Video: Tribeca Traffic Island Is Setting for 9/11 Remembrance, Indian Style
On a Franklin Street traffic triangle, Parul Shah performs a prayer dance, backed by singers Ritesh and Rajnish Mishra, and Naren Budhakar on percussion. Shah dances in the North Indian style of Kathak, which combines elements of both Muslim and Hindu cultures. Photo: Carl Glassman/Tribeca Trib
Of the many 9/11 tributes and commemorative ceremonies that took place on Monday, none looked or sounded like the brief performance on a traffic island in Tribeca.
Beginning at 8:46 a.m., the time of the attack on the World Trade Center’s North Tower, the plaintive sounds of two Delhi-based singers rang out beside the steps to the Franklin Street subway station. Dancer Parul Shah joined the singers, brothers Ritesh and Rajnish Mishra, and percussionist Naren Budhakar, to offer a solemn backdrop of classical Indian dance and music to the morning rush around them.
The music, a Hindustani classical mode known as a raga, may be unfamiliar to Western ears, but not the emotion that it conveys, said Rajnish Mishra. “We are just spreading peace through music,” he said. “Actually, music can’t be understood, but felt.”
“It’s kind of full circle,” Parul Shah said of her performance.

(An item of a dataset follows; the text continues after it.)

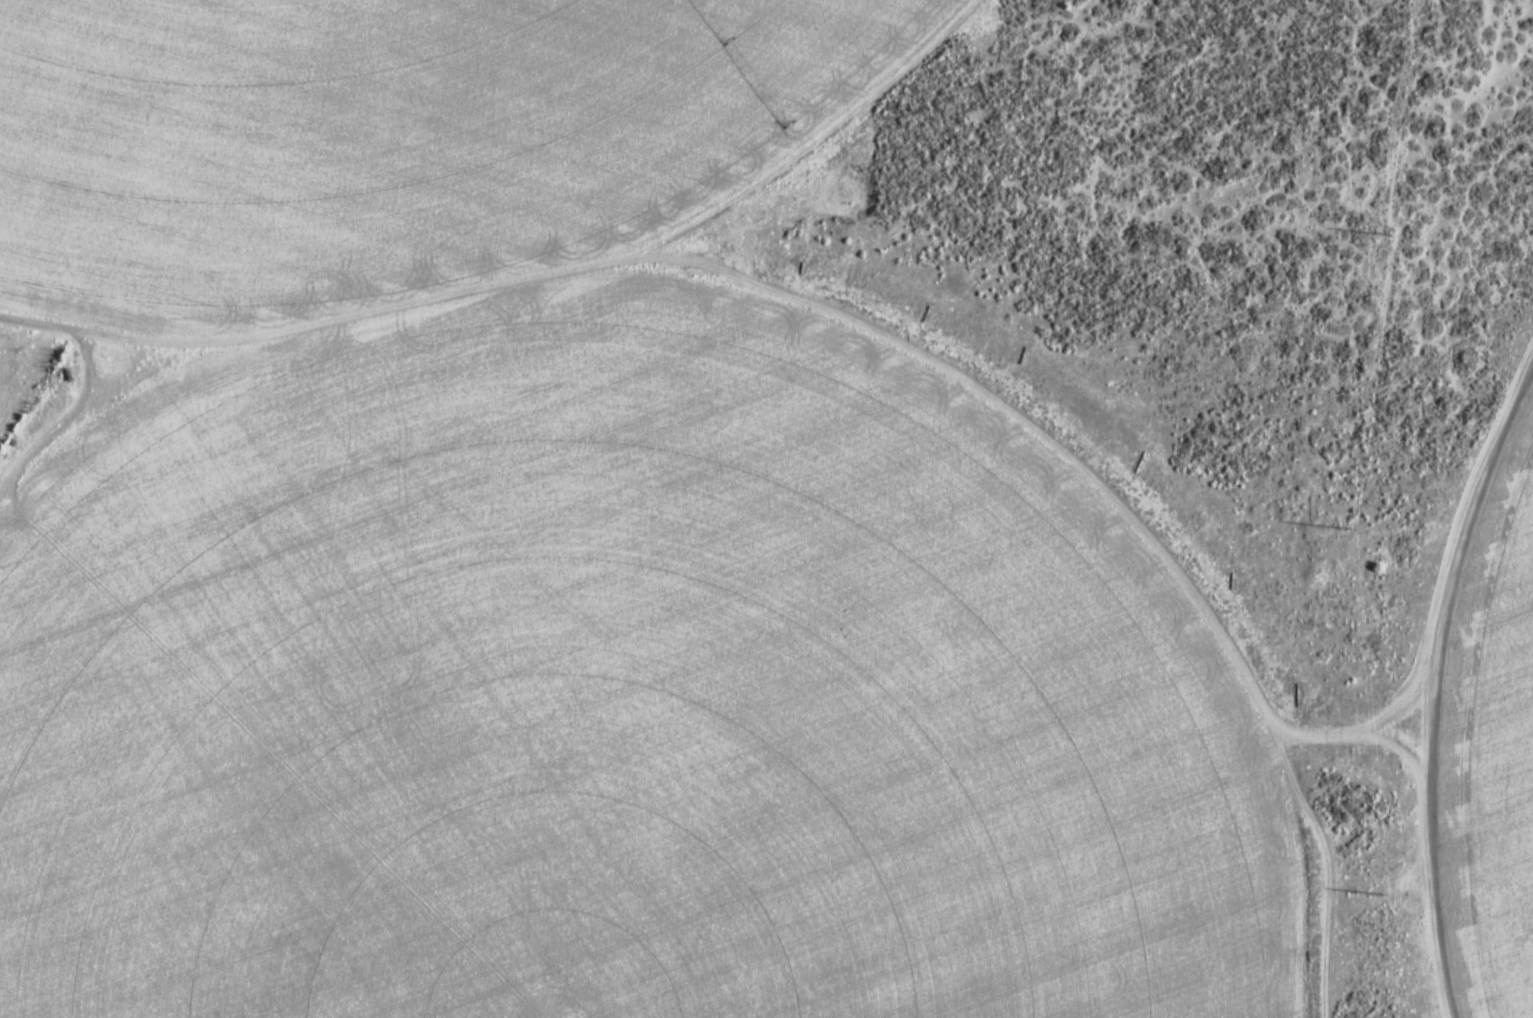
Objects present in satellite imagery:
crop: (396, 138)
crop: (604, 707)
crop: (1492, 747)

The daughter of the owners of the former Tribeca restaurant Salaam Bombay, on Greenwich Street, Shah had a dance studio in the restaurant basement, blocks from the Twin Towers when they fell.
“This has really been home for us, and to be able to come here and to give a memorial performance is really important to me,” she said. “Hopefully, this little prayer dance can create an atmosphere of peace for a better future.”
This was the third September 11 performance that Jonathan Hollander, founder and artistic director of the Tribeca-based Battery Dance Company, has staged on the traffic island. The first dance, performed by Tadej Brdnik, took place two weeks after the attacks, when Tribeca was still in a “frozen” security zone. On the 20th anniversary, Hollander brought Brdnik back to dance with the current company.
Hollander has a long history with the Mishras. He called their late father and their uncle “two of the most revered artists of their generation,” who he had worked with for many years. In 1999, Hollander presented all four of the Mishras in a performance on the World Trade Center plaza.
“Now we are back and it’s a good feeling,” Rajnish said.
For his part, Hollander, a veteran of outdoor concerts, had worried about rain. “But the skies cleared, their voices soared and Parul brought life and energy through dance,” he said. “So for me, it was a cathartic moment.”